At 20 years old, Quakes left-hander Patrick Corbin is the youngest player on the team. And he doesn’t look any older than that. He does, however, pitch like he’s older than that.
After going 8-0 with low Single-A Cedar Rapids earlier this season, Corbin improved his Cal League record to 3-2 with 3.26 ERA after pitching six shutout innings on Saturday in the Quakes’ 3-2 win over Lake Elsinore.
During the postgame interview with yours truly, at least three teammates (I believe two were Gabe Jacobo and Beau Brooks) pretending bats were microphones, sticking them near us as a radio reporter would.
Corbin was enjoying the moment and answering my questions. He did not notice teammate Luis Jimenez sneak around behind him. As I asked him a question about the strike zone, Jimenez shoved a (plate or towel) full of shaving cream in his face as his teammates watched.
Corbin didn’t seem to mind, except he admitted the taste of it wasn’t his favorite.
Paul Koss, a USC product, who was a Cal League all-star for the 66ers in 2008, has been released by the Dodgers from the 66ers.
Koss went 3-2 with a 3.50 ERA and 14 saves for the Sixers two years ago, earning a promotion to Double-A Chattanooga last year. He was 0-0 with two saves an a 3.00 ERA in 15 appearances, but was placed on the disabled list on June 28 and missed the rest of the season with right shoulder soreness.
He was sent back to the Sixers to start 2010, and never regained that form. Koss was the closer to start the season, but never regained his form from 2008. He was 1-5 with a 5.93 ERA and only two saves in eight opportunities for the Sixers. At 25, Koss is a little on the old side, but could get another shot with an independent league team if another organization doesn’t pick him up.
The Sixers activated LHP Geison Aguasviva off the disabled list to replace Koss.
The last of the three Quakes all-stars still with the team, second baseman Alexi Amarista, was promoted to Triple-A Salt Lake after Wednesday’s game.
There, he will be reunited with his Quakes double play partner for most of the first half, Darwin Perez.
Whether Amarista will remain with Salt Lake remains to be seen, the Angels have several middle infield injuries in their system.

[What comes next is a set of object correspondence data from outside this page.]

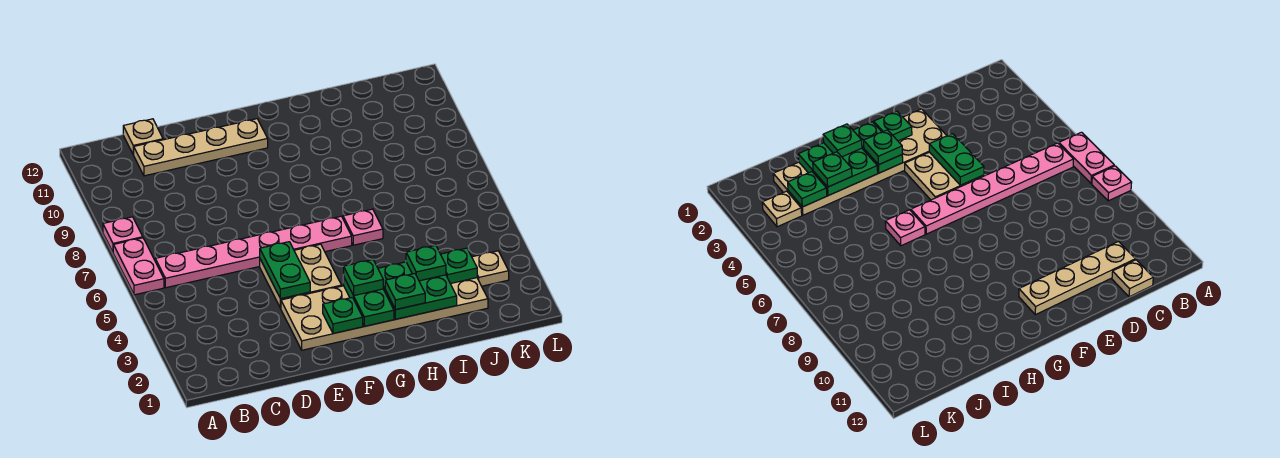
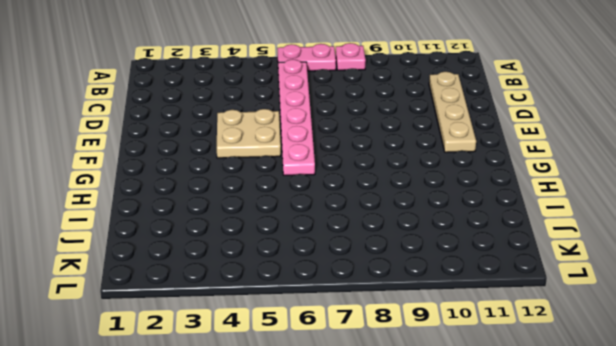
none -> tan plate C12 level 1
none -> tan plate E2:J3 level 1
none -> pink plate H6 level 1

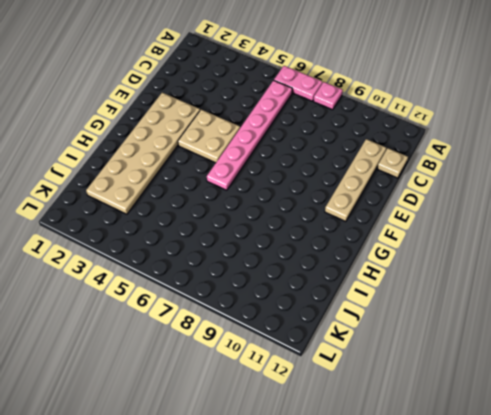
none -> pink plate H6 level 1
none -> tan plate K3 level 1
none -> green plate E4:E5 level 2

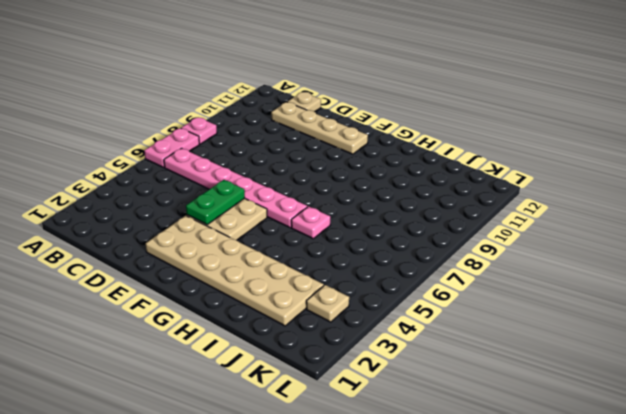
none -> green plate F2 level 2
none -> green plate G2:G3 level 2
none -> green plate H2:I3 level 2

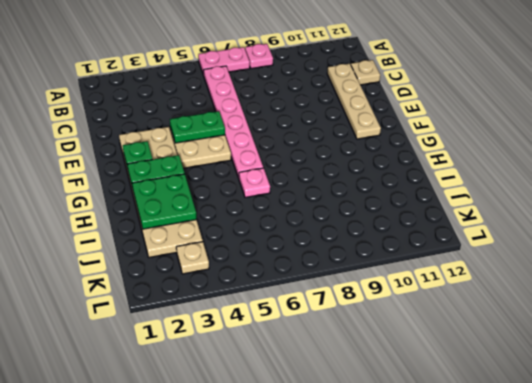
none -> green plate J3 level 2
none -> green plate G3 level 3
none -> green plate H2 level 3

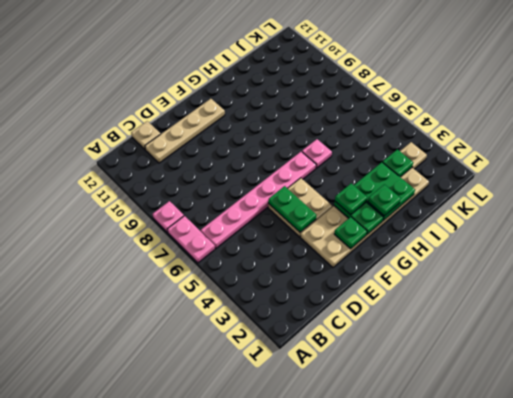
none -> green plate I3 level 3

But he likely won’t be back with the Quakes.
Returning to the Quakes is third baseman Dillon Baird, who had been out of action since he was hit on the hand by a pitch on May 8.
Baird, Gabe Jacobo and Luis Jimenez are expected to anchor the middle of the Quakes lineup, with one of them likely the DH the majority of days. Jacobo plays first, Jimenez plays third and Baird can play first or third. Baird served as the DH Thursday, his first game back and delivered an RBI double on the first pitch he saw.